**EXERCISE DATA**

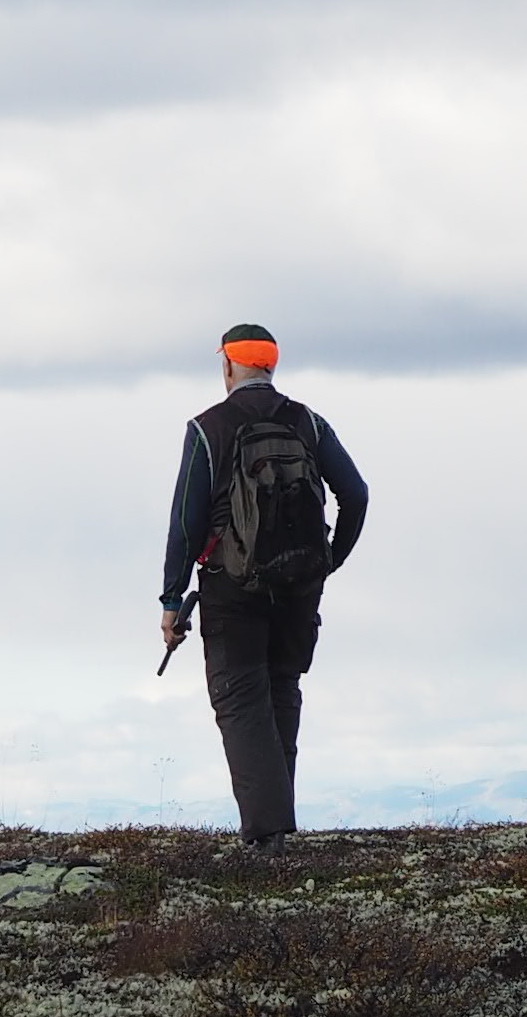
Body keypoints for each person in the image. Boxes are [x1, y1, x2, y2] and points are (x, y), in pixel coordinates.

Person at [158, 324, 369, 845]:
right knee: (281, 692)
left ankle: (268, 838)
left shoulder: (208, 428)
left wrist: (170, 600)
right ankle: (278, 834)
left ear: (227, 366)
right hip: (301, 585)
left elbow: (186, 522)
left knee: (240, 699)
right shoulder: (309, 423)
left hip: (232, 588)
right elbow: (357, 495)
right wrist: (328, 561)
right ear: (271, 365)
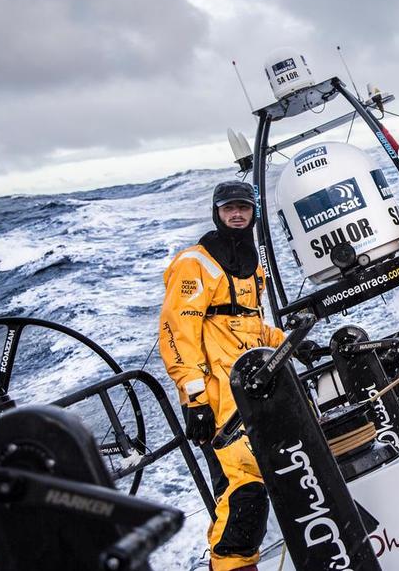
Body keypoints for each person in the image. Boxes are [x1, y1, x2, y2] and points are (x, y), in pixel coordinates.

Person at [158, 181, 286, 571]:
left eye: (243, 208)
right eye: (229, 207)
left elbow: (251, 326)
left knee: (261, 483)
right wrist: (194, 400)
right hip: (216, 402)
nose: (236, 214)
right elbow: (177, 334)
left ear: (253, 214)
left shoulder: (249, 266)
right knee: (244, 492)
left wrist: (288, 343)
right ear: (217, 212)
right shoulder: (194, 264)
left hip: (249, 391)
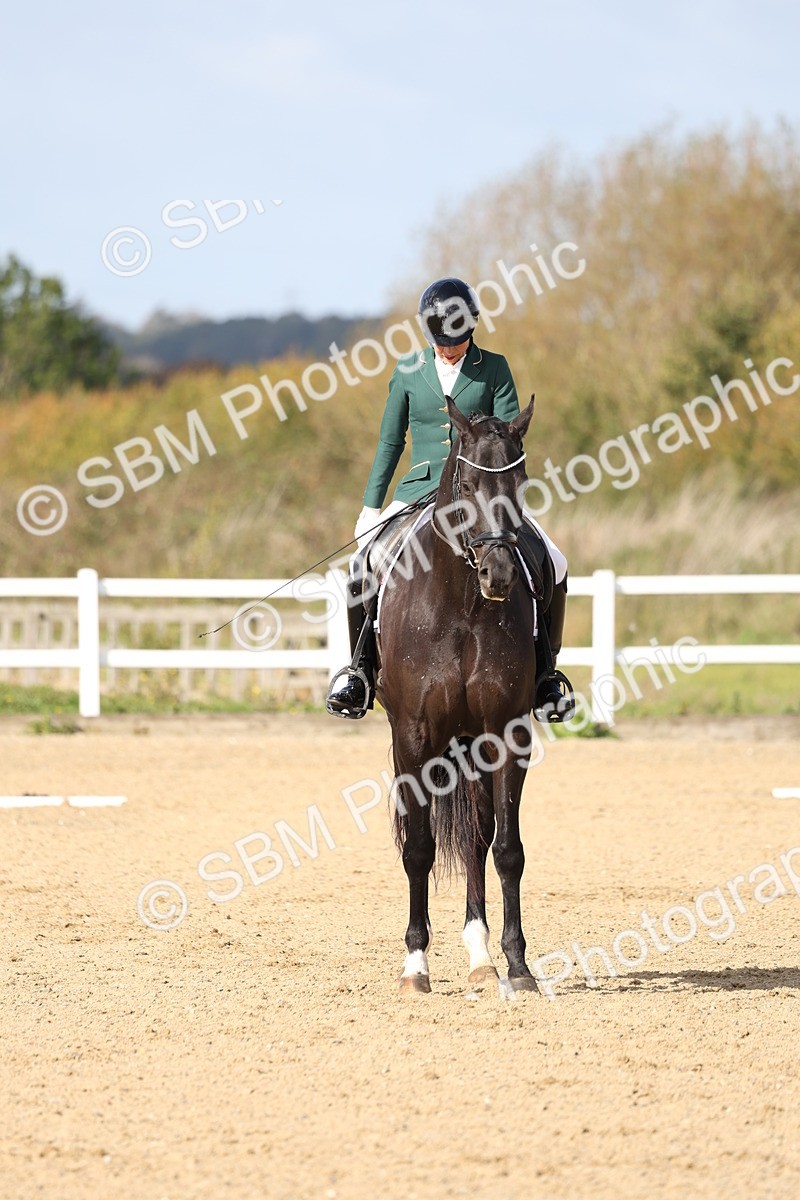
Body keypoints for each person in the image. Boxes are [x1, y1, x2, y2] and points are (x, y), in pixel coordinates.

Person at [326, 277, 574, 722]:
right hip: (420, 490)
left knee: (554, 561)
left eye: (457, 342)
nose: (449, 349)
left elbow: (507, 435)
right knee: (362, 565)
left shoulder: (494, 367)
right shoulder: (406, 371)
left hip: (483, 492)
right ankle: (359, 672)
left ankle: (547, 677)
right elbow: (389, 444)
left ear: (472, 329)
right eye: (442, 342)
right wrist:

**EXERCISE**
Each line from the first line of the records through the line containing "right knee: (244, 492)" must be reproduced exactly, with both ends included and all pictures omitted; nothing else belongs in the answer.

**COMPLETED EXERCISE**
Body keypoints for each person in the image. Boxes are [x1, y1, x2, y2] and points are (x, y), in pixel coordinates.

Person at [158, 324, 369, 845]:
right knee: (281, 692)
left ankle: (268, 838)
left shoulder: (208, 428)
left wrist: (170, 600)
right ankle: (278, 834)
left ear: (227, 366)
right hip: (301, 585)
left elbow: (186, 522)
left knee: (240, 699)
right shoulder: (309, 423)
left hip: (232, 588)
right elbow: (357, 495)
right wrist: (328, 561)
right ear: (271, 365)
Body keypoints for each person in the image. Boxes are [x1, y1, x2, y2] and points are (x, y), in pixel coordinates.

Person at [158, 181, 286, 571]:
left eye: (243, 208)
right eye: (229, 207)
left elbow: (251, 326)
left knee: (261, 483)
right wrist: (194, 400)
right hip: (216, 402)
nose: (236, 214)
right elbow: (177, 334)
left ear: (253, 214)
left shoulder: (249, 266)
right knee: (244, 492)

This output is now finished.